My Ántonia: Book 4, Chapter 4

The color-coded bars in this section make it easy to track the themes throughout the work. Each color corresponds to one of the themes explained in the Themes section of this LitChart. For instance, indicates that all six themes apply to that part of the summary.

Summary Analysis Themes

The next day, Jim goes to see Ántonia at the Shimerda’s farm. She is thinner and looks “worked down.” They sit near Mr. Shimerda’s burial plot, and Jim tells Ántonia how he plans to practice law in New York City and that Cleric has recently died. She responds that she would rather live “where all the ground is friendly.”

Jim and Ántonia shared a love of the prairie, but Jim allowed himself to be diverted into a life of “success,” as it would be defined by the “refined” people of Black Hawk. Ántonia stayed true to her love—the land.

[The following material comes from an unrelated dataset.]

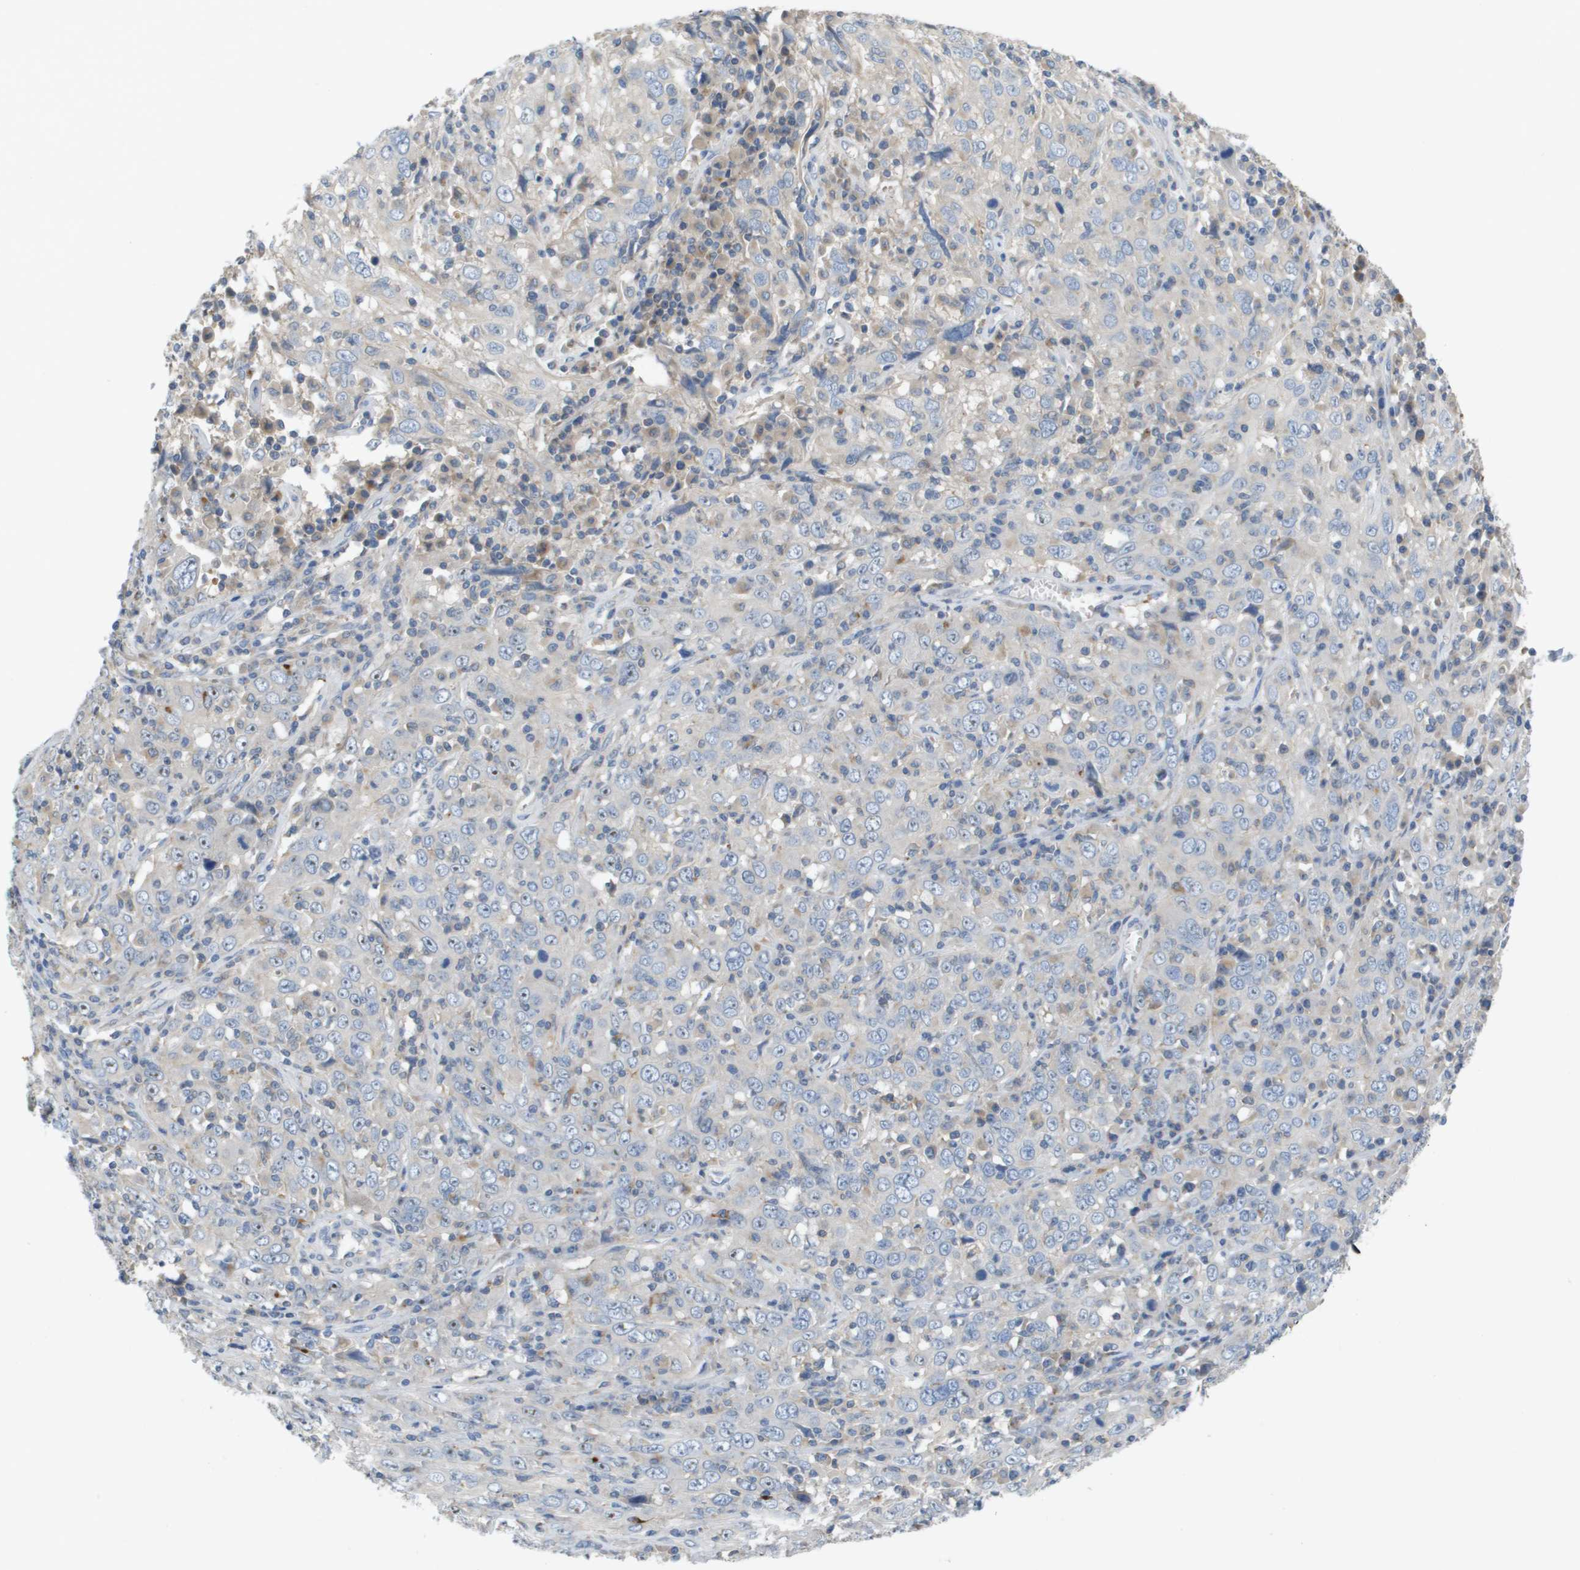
{"staining": {"intensity": "negative", "quantity": "none", "location": "none"}, "tissue": "cervical cancer", "cell_type": "Tumor cells", "image_type": "cancer", "snomed": [{"axis": "morphology", "description": "Squamous cell carcinoma, NOS"}, {"axis": "topography", "description": "Cervix"}], "caption": "High power microscopy photomicrograph of an immunohistochemistry (IHC) histopathology image of cervical cancer, revealing no significant positivity in tumor cells.", "gene": "B3GNT5", "patient": {"sex": "female", "age": 46}}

Jim then tells Ántonia that he thinks of her more often than anyone else, and that she is a part of him. She responds that she will always remember him and will tell her daughter about their youth together. They walk home, and Jim wishes he could be a little boy again.

Jim has a lucrative career ahead of him as a lawyer. But it’s his past, the prairie, and Ántonia, that he loves. But he loves all three in an idealized static way, wishing things could be as they were when he was a boy, instead of loving them in the present.